State lawmakers gave preliminary approval Tuesday for a plan to restructure pension obligations and help avoid huge payments looming in the future, but many made it clear they want further changes in workers’ retirement benefits.

In separate votes, House and Senate members of the Appropriations Committee approved the agreement reached by Democratic Gov. Dannel P. Malloy’s administration and state employee union officials.

“I think this is a good beginning, but I think there’s a lot more work to be done,” said East Lyme Sen. Paul Formica, the Republican Senate co-chairman of the committee. “I’d like to talk in terms of pension reforms.”

The full House and Senate are expected to vote on Feb. 1.

The deal was reached after months of negotiations between Malloy’s office and the State Employee Bargaining Agent Coalition. Malloy has noted that without the agreement Connecticut is on track to see payments for current and past pension obligations jump from $826 million in 2010-11, when he took office, to $6 billion in 2032 — an amount described as an unaffordable fiscal cliff for the state that has worried bond rating agencies and major employers.

Among other things, this plan extends the repayment period for a portion of Connecticut’s unfunded pension liabilities from 2032 to 2047, stabilizing annual payments at approximately $2.5 billion until 2021. Afterward, the payments are projected to begin declining.

Rate of return

At the same time, the agreement includes language showing the administration and SEBAC support a lower assumed rate of return on pension fund investments, from 8 percent to 6.9 percent.

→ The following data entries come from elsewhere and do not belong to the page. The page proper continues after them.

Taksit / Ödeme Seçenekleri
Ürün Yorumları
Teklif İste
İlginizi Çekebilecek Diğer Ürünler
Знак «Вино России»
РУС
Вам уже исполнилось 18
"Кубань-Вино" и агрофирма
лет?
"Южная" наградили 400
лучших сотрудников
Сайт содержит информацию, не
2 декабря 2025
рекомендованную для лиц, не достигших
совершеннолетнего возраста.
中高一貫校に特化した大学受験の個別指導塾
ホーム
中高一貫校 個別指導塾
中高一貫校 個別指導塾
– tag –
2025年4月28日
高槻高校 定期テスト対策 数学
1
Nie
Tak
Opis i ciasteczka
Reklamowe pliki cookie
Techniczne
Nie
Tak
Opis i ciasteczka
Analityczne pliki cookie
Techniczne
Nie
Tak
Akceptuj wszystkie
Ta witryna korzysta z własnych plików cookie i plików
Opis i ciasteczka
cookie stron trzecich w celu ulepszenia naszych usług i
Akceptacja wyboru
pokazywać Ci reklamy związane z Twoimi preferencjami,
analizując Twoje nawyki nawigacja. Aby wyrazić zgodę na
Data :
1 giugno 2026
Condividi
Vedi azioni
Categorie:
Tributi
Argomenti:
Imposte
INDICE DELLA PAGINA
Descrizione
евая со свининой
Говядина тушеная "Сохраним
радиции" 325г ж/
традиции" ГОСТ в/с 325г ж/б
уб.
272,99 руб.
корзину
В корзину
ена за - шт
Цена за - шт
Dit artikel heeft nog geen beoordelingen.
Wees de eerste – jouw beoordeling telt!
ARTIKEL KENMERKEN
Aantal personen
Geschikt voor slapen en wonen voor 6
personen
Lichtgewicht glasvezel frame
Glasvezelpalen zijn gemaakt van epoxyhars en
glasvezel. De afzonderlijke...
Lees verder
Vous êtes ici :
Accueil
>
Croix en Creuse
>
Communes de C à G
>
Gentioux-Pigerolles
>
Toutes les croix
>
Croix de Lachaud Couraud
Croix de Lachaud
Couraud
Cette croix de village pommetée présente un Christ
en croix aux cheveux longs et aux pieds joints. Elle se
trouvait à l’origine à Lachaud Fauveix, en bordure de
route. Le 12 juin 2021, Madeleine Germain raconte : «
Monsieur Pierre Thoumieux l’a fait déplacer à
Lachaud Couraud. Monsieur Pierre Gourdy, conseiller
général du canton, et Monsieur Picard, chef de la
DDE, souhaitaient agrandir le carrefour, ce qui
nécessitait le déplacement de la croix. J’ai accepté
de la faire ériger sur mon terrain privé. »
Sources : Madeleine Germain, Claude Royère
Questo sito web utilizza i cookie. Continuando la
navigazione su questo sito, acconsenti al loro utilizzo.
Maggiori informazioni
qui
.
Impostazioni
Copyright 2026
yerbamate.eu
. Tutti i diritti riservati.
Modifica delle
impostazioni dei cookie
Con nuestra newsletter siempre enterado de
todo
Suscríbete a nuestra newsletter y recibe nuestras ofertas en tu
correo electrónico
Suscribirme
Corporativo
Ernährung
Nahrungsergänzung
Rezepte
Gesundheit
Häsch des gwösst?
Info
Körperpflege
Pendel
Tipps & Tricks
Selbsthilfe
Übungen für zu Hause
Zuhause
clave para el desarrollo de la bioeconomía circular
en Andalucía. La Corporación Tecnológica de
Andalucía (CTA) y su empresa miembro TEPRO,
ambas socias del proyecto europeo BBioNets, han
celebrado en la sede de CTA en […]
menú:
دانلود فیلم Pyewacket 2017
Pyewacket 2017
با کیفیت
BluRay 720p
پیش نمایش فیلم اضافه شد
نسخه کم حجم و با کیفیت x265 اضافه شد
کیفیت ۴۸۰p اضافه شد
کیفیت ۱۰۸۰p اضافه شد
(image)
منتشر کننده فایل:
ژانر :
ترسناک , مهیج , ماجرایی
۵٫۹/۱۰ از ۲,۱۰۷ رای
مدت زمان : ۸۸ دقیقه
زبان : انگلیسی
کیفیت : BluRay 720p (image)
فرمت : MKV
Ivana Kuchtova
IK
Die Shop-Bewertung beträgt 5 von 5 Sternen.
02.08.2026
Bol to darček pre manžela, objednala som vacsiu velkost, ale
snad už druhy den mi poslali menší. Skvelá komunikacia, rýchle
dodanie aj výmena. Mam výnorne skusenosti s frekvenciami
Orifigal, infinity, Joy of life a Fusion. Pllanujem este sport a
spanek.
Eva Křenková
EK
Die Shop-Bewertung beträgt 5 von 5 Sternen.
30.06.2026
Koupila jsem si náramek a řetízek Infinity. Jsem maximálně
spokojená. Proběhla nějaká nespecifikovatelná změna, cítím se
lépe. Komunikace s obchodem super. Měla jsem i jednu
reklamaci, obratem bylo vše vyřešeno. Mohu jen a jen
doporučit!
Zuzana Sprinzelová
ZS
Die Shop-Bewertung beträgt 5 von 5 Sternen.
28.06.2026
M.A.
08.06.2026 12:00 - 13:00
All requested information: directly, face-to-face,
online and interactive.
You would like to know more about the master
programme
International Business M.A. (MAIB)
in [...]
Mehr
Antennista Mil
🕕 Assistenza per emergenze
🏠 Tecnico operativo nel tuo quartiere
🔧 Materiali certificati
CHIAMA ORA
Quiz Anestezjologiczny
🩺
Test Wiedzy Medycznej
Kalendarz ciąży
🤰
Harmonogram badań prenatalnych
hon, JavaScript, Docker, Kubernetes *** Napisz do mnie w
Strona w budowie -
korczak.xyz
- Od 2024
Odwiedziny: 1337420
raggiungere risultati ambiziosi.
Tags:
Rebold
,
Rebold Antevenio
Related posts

Lawmakers made it clear Tuesday they’re hoping to see changes in pension benefits as well, given the state’s continued financial challenges. The new fiscal year, beginning July 1, is estimated to be approximately $1.5 billion in deficit. However, the state’s health and pension benefit agreement with organized labor is not set to expire until June 2022.

Malloy’s administration is in private discussions with union officials.

“We are at the table now, and I’m going to see those discussions through,” the governor said.